On 16 November 2007, Carlton Clubs Ltd (“Carlton”) submitted four claims to the Commissioners of HM Revenue and Customs (“HMRC”) under section 80 of the Value Added Tax Act 1994 (“VATA”) for repayment of VAT output tax, which TCL as representative member of the VAT Group had accounted for in the years between 1973 and 1998 using its VRN as representative member of the VAT Group. TCL submits that it, as the representative member of the VAT Group, is entitled to rely on Carlton’s claims because it asserts that those claims are to be regarded as having been submitted on behalf of the VAT Group which EU law treats as a single taxable person entitled to repayment of the unduly levied tax.

6.

The dispute has arisen in the following way. In about 1990 TCL undertook a group reorganisation. Part of that reorganisation involved the transfer of its bingo business to Carlton, a member of the VAT Group which had been incorporated for that purpose under the name Leisurebrite Ltd, with effect from 1 April 1990. The transfer was effected by a letter dated 30 March 1990 (“the 1990 Asset Transfer Agreement”). In 1998 Carlton was sold out of the Taylor Clark group of companies and thus ceased to be part of the VAT Group. Thereafter Carlton accounted under its own VRN for VAT in relation to its bingo hall and other leisure business activities.

▶ _SOURCE DATA_
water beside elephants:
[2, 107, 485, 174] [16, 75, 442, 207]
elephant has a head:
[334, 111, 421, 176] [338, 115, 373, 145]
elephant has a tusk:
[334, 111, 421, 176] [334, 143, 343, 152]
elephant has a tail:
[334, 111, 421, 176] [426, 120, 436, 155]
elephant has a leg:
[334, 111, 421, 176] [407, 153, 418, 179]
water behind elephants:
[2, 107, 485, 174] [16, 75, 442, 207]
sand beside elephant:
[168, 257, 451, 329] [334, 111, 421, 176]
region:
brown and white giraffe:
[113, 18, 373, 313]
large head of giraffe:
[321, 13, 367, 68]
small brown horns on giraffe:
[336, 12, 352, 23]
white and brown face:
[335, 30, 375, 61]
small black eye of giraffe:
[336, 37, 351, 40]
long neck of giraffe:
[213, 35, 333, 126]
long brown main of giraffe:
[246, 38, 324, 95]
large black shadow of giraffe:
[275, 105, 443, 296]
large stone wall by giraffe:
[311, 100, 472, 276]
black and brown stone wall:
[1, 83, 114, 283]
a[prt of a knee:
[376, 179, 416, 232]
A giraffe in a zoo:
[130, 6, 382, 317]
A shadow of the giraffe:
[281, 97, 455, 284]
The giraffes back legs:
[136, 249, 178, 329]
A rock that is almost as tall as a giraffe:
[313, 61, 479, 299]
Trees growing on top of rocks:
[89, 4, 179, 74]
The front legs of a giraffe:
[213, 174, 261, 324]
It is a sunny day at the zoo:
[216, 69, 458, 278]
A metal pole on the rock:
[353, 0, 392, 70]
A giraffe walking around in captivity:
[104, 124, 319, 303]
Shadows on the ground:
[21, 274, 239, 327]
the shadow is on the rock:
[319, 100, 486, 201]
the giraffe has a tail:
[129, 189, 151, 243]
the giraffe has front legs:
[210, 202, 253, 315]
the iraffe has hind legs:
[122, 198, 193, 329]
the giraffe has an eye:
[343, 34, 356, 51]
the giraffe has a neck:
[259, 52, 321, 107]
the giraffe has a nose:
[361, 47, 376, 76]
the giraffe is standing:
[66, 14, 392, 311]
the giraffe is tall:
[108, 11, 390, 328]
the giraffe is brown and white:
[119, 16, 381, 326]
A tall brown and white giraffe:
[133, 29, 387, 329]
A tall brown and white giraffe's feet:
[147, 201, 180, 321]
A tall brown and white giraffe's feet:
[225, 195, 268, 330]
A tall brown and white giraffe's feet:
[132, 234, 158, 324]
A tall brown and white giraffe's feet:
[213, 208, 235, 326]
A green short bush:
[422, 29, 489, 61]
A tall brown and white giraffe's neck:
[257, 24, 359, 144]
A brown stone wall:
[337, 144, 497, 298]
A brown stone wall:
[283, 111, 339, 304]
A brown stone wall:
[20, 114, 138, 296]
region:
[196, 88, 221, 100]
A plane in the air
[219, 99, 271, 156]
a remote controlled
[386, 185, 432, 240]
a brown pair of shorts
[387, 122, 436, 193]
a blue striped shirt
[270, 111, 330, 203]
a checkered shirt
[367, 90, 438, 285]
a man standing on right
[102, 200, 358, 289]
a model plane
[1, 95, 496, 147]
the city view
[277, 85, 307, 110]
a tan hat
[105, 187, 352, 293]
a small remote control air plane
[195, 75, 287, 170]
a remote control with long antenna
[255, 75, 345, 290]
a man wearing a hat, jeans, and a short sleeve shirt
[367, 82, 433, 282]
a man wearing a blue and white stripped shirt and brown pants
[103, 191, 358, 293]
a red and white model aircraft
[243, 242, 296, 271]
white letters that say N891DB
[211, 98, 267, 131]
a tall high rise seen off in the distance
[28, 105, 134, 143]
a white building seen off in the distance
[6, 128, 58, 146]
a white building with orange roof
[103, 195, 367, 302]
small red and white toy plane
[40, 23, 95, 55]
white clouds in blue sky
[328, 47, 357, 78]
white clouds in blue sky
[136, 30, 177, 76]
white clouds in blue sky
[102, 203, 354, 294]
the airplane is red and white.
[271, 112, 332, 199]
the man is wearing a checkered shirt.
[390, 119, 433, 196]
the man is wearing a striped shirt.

...

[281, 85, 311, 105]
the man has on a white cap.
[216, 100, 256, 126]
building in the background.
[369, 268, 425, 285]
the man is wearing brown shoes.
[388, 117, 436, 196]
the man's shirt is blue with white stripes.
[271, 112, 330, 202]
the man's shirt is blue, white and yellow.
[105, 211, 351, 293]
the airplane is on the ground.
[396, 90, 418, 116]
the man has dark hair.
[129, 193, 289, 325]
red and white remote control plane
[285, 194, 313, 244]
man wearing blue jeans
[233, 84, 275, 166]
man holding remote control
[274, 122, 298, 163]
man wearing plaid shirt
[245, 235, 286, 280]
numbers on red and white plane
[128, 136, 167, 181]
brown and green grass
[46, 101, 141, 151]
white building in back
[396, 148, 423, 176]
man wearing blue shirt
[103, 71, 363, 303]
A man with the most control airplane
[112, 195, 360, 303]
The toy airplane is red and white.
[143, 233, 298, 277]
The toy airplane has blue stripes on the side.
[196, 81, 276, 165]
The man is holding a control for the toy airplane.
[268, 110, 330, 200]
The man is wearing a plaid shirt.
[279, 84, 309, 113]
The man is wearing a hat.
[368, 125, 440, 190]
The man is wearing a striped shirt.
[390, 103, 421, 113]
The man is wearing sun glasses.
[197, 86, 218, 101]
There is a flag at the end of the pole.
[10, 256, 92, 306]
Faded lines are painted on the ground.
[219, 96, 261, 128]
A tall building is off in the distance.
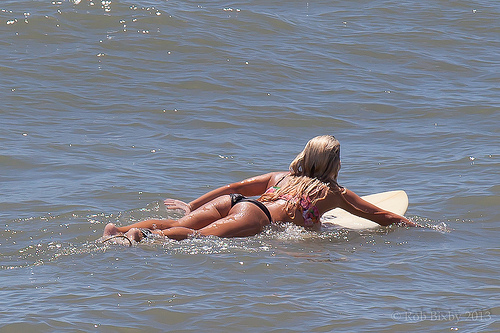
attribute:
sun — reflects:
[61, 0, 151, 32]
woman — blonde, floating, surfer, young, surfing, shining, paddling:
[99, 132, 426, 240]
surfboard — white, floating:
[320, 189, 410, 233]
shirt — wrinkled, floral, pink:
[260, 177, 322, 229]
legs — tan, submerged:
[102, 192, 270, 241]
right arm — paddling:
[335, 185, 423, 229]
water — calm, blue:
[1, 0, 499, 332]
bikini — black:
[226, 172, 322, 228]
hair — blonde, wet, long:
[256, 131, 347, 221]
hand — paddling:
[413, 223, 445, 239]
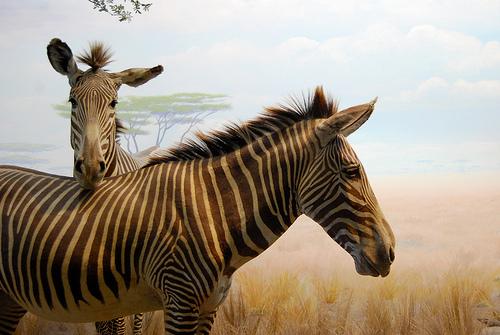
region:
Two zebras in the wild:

▶ _ACTION ITEM 1_
How many lines of the entries contain the word "small"? Reply with the number only.
▶ _ACTION ITEM 2_
Could you pick up the text on the VAT repayment dispute and continue it from its last sentence?
The text about the VAT claims has no connection to the entries.

▶ _TASK RESPONSE 1_
4

▶ _TASK RESPONSE 2_
7.

Until 2005 it had been wrongly assumed that income generated from bingo and gaming machines was to be treated as subject to VAT at the standard rate. But on 17 February 2005 the Court of Justice of the European Union (“CJEU”) ruled that income from gaming machines was exempt from VAT, whether the machines were operated privately or at licensed public casinos: Finanzamt Gladbeck v Linneweber (Joined Cases C-453/02 and C-462/02) [2005] ECR I-1131; [2008] STC 1069. HMRC initially thought that the Linneweber decision did not apply in the UK as it believed that the UK treatment of gaming machine income did not breach the principle of fiscal neutrality. Nonetheless, HMRC invited claims for the repayment of VAT on income from gaming machines and analogous activities.

8.

In 2011 the CJEU decided that, as a result of the application of the principle of fiscal neutrality, bingo was not subject to VAT in the UK: Rank Group PLC v Revenue and Customs Comrs (Joined Cases C-259/10 and C-260/10) [2011] ECR I-10947; [2012] STC 23. In response, HMRC issued a Revenue and Customs Brief 39/11 in which they accepted that claims for repayments relating to bingo would be paid subject to verification. But HMRC, on their interpretation of the Rank Group judgment, continued to contest claims relating to gaming machines.

9.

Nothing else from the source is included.